WHAT YOU NEED TO DO —
Transcribe the listing below word for word but skip its images.
_ _ _ _ _
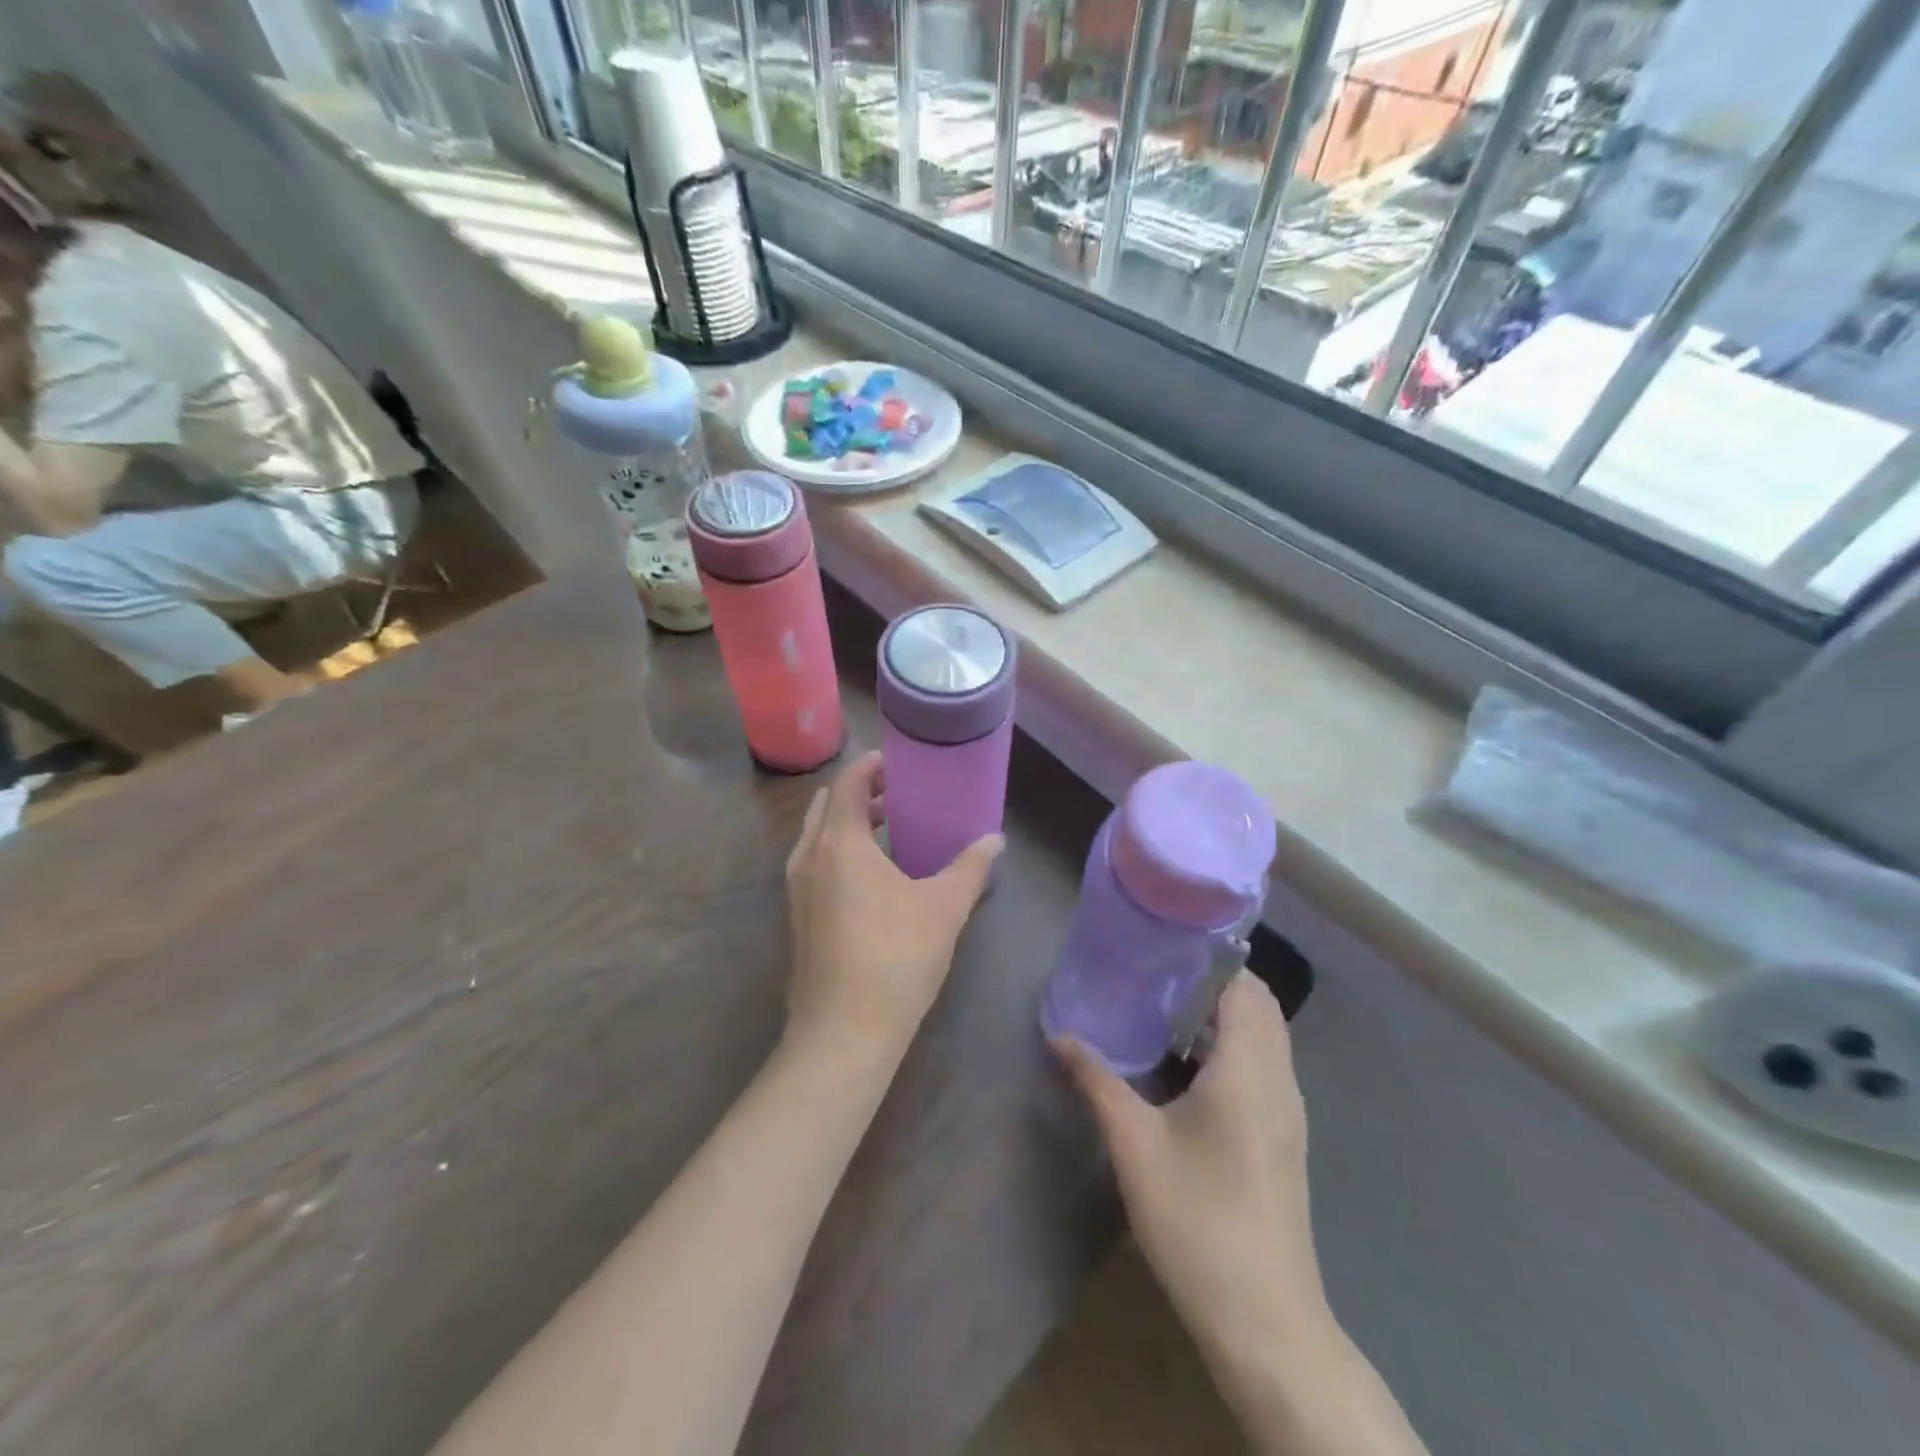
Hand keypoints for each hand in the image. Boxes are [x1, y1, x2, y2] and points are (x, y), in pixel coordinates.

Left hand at [784, 751, 1002, 1062]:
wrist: (843, 1033)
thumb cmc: (896, 958)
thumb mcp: (944, 907)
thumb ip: (970, 867)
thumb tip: (995, 840)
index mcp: (839, 843)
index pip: (846, 783)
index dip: (870, 766)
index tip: (898, 762)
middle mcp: (809, 857)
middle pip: (826, 806)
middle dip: (859, 793)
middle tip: (897, 794)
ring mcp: (797, 890)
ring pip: (817, 837)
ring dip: (847, 823)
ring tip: (888, 829)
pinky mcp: (798, 918)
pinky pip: (815, 864)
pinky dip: (838, 851)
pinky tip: (873, 877)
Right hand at [1053, 972, 1330, 1358]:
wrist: (1265, 1321)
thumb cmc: (1198, 1219)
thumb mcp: (1134, 1145)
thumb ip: (1096, 1081)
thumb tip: (1058, 1036)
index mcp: (1249, 1067)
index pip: (1243, 983)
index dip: (1207, 958)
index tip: (1160, 948)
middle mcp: (1278, 1079)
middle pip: (1257, 1004)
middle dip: (1209, 983)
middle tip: (1153, 978)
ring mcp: (1288, 1111)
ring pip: (1263, 1037)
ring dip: (1220, 1017)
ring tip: (1161, 1014)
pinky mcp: (1284, 1138)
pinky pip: (1262, 1066)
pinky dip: (1230, 1048)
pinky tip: (1183, 1070)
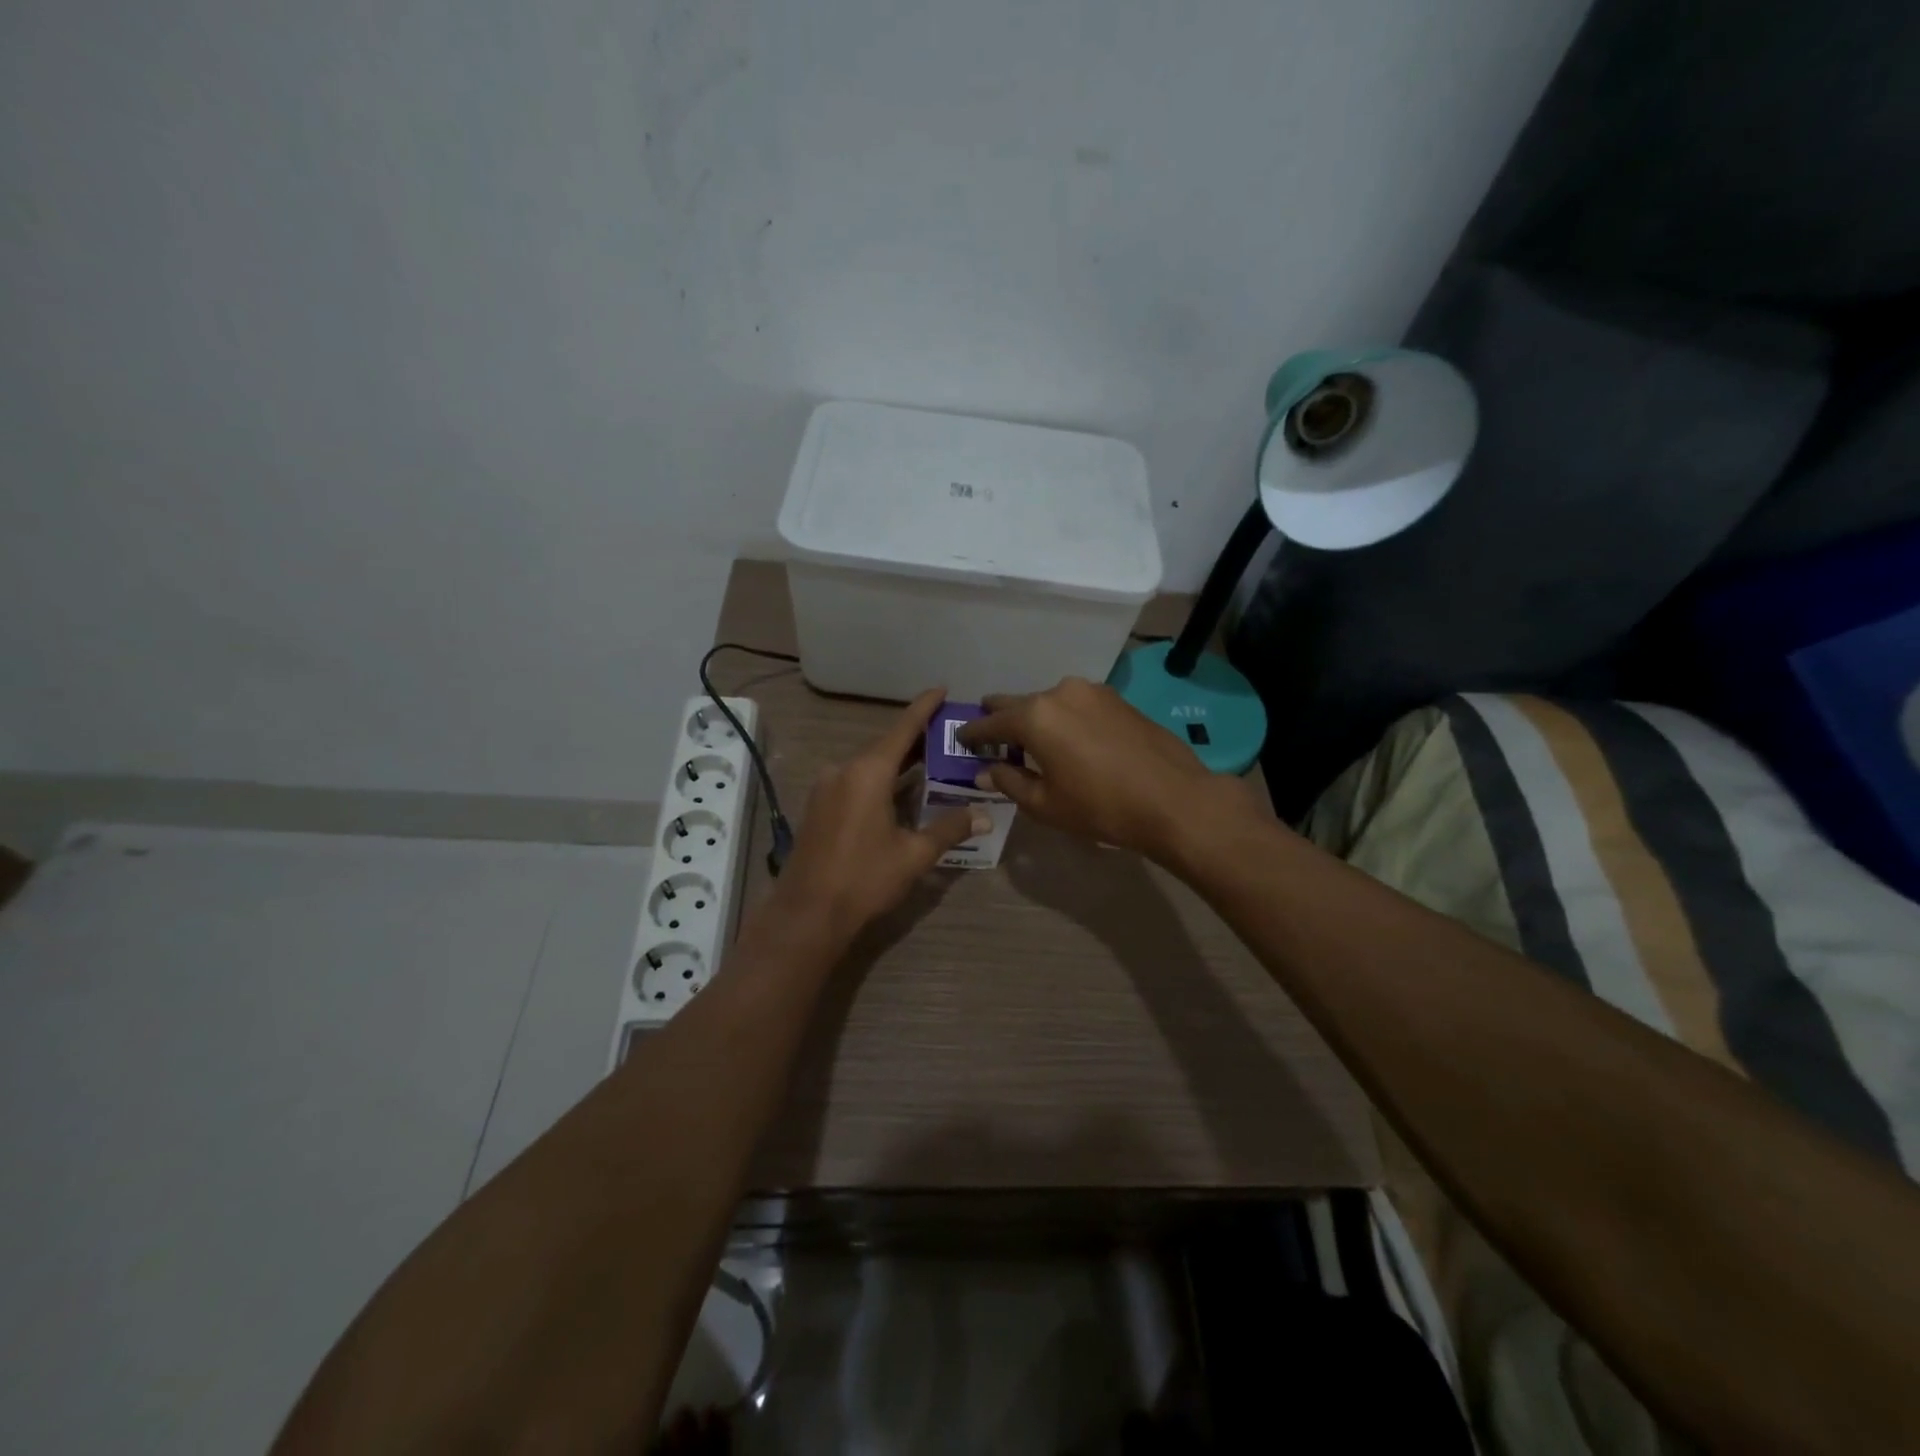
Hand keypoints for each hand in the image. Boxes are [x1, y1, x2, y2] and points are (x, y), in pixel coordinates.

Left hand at [772, 688, 985, 944]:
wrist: (807, 914)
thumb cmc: (864, 879)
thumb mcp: (914, 855)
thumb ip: (949, 829)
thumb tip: (983, 815)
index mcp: (868, 772)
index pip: (902, 729)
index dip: (924, 708)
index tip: (941, 689)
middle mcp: (843, 770)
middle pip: (885, 747)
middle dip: (916, 742)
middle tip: (948, 738)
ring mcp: (826, 788)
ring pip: (868, 766)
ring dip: (897, 765)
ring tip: (930, 765)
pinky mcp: (817, 807)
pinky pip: (854, 783)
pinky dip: (879, 782)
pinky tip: (898, 794)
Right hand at [957, 676, 1260, 860]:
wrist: (1174, 799)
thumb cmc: (1101, 807)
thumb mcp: (1046, 804)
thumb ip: (1009, 782)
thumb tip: (985, 772)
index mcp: (1035, 716)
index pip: (990, 722)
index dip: (973, 733)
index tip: (961, 739)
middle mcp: (1059, 692)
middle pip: (1018, 703)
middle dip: (1001, 718)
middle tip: (989, 735)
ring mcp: (1091, 692)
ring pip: (1048, 702)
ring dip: (1035, 718)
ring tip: (1031, 741)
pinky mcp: (1115, 698)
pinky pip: (1075, 705)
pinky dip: (1061, 718)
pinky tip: (1066, 739)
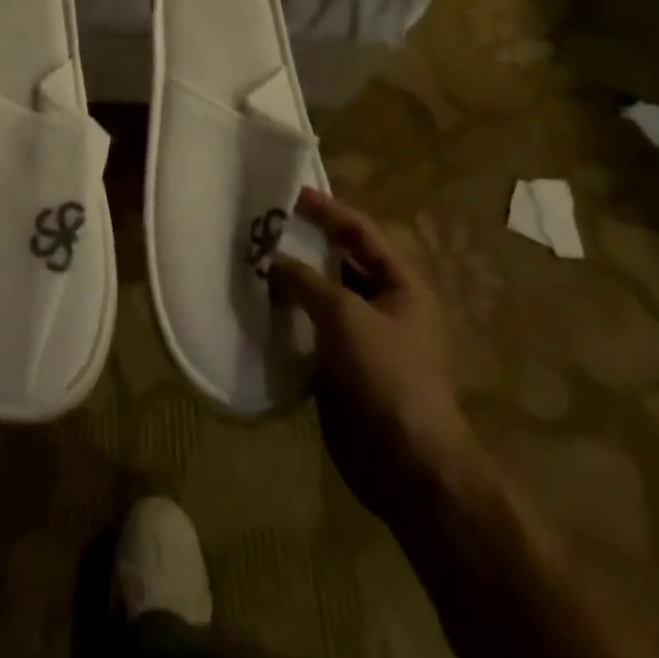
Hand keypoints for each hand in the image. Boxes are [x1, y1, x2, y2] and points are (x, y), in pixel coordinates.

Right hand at [269, 189, 484, 519]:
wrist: (407, 465)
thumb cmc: (386, 376)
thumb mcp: (345, 315)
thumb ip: (305, 280)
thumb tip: (271, 259)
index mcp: (402, 286)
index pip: (361, 233)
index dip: (327, 210)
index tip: (289, 193)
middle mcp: (385, 306)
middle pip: (340, 262)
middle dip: (304, 245)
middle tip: (262, 227)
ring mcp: (364, 338)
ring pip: (322, 297)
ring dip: (292, 282)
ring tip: (251, 261)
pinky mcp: (342, 367)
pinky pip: (311, 329)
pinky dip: (287, 316)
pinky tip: (257, 307)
_ _ _ _ _
TASK RESPONSE —
Hand keypoints for each hand in the image. Boxes are [x1, y1, x2, y2] and points are (x, y), in pixel coordinates.

Left hand at [784, 751, 1002, 1062]:
wrist: (843, 1033)
thumb cmc: (896, 958)
thumb mcp: (944, 907)
thumb ip: (970, 867)
thumb tip: (995, 840)
index mcp: (839, 843)
index pip: (846, 783)
index dip: (870, 766)
index tip: (898, 762)
middle mcp: (809, 857)
middle pip: (826, 806)
middle dip: (859, 793)
middle tip: (897, 794)
ring mcp: (797, 890)
ring pip: (817, 837)
ring dip: (847, 823)
ring tip: (888, 829)
pinky mcp: (798, 918)
pinky pip: (815, 864)
pinky dip: (838, 851)
pinky tip: (873, 877)
Right hand at [1053, 972, 1330, 1358]:
wrist: (1265, 1321)
thumb cmc: (1198, 1219)
thumb mcp: (1134, 1145)
thumb ip: (1096, 1081)
thumb tip: (1058, 1036)
index mcp: (1249, 1067)
index pip: (1243, 983)
index dip: (1207, 958)
index tip: (1160, 948)
middle mcp: (1278, 1079)
middle pip: (1257, 1004)
middle dip: (1209, 983)
middle tip: (1153, 978)
ring mcp: (1288, 1111)
ring pip: (1263, 1037)
ring dip: (1220, 1017)
ring tip: (1161, 1014)
pinky mcp: (1284, 1138)
pinky pip: (1262, 1066)
pinky dip: (1230, 1048)
pinky tip: (1183, 1070)
Hand keypoints for each hand in the image. Boxes are [x1, y1, x2, y2] and points are (x, y), in pixel coordinates.

Left hand at [772, 688, 985, 944]:
wrist: (807, 914)
thumb cmc: (864, 879)
thumb mcp: (914, 855)
thumb ip: (949, 829)
thumb tip: (983, 815)
index mcp: (868, 772)
index pip: (902, 729)
index dip: (924, 708)
index tip: (941, 689)
middle mcp: (843, 770)
middle pip: (885, 747)
middle dip: (916, 742)
middle tip: (948, 738)
ring mcp: (826, 788)
ring pip: (868, 766)
ring dip: (897, 765)
ring tip: (930, 765)
pinky mcp: (817, 807)
pinky pip: (854, 783)
pinky dip: (879, 782)
pinky tip: (898, 794)
Right hand at [957, 676, 1260, 860]:
wrist: (1174, 799)
thumb cmc: (1101, 807)
thumb mcp: (1046, 804)
thumb ip: (1009, 782)
thumb tip: (985, 772)
index mcp: (1035, 716)
index pip: (990, 722)
index dip: (973, 733)
index tip: (961, 739)
middle mcp: (1059, 692)
middle pip: (1018, 703)
middle dip: (1001, 718)
middle tip: (989, 735)
ring mcp: (1091, 692)
ring pip: (1048, 702)
ring dip: (1035, 718)
ring tip: (1031, 741)
pinky mcp: (1115, 698)
pinky pip: (1075, 705)
pinky dip: (1061, 718)
pinky tip: (1066, 739)
Hand keypoints for each hand in the image. Boxes are [x1, y1, x2, y2] and points are (x, y), in pixel coordinates.

Right hand at [269, 189, 484, 519]:
wrist: (407, 465)
thumb cmc: (386, 376)
thumb mcp: (345, 315)
thumb ip: (305, 280)
thumb tip: (271, 259)
index mcp: (402, 286)
index pip: (361, 233)
index dip: (327, 210)
index tip: (289, 193)
middle mcp: (385, 306)
middle pip: (340, 262)
middle dip: (304, 245)
middle tip: (262, 227)
ring mcp: (364, 338)
ring pip: (322, 297)
ring dip: (292, 282)
ring tip: (251, 261)
pinky mcp: (342, 367)
pinky pip: (311, 329)
pinky dip: (287, 316)
pinky tip: (257, 307)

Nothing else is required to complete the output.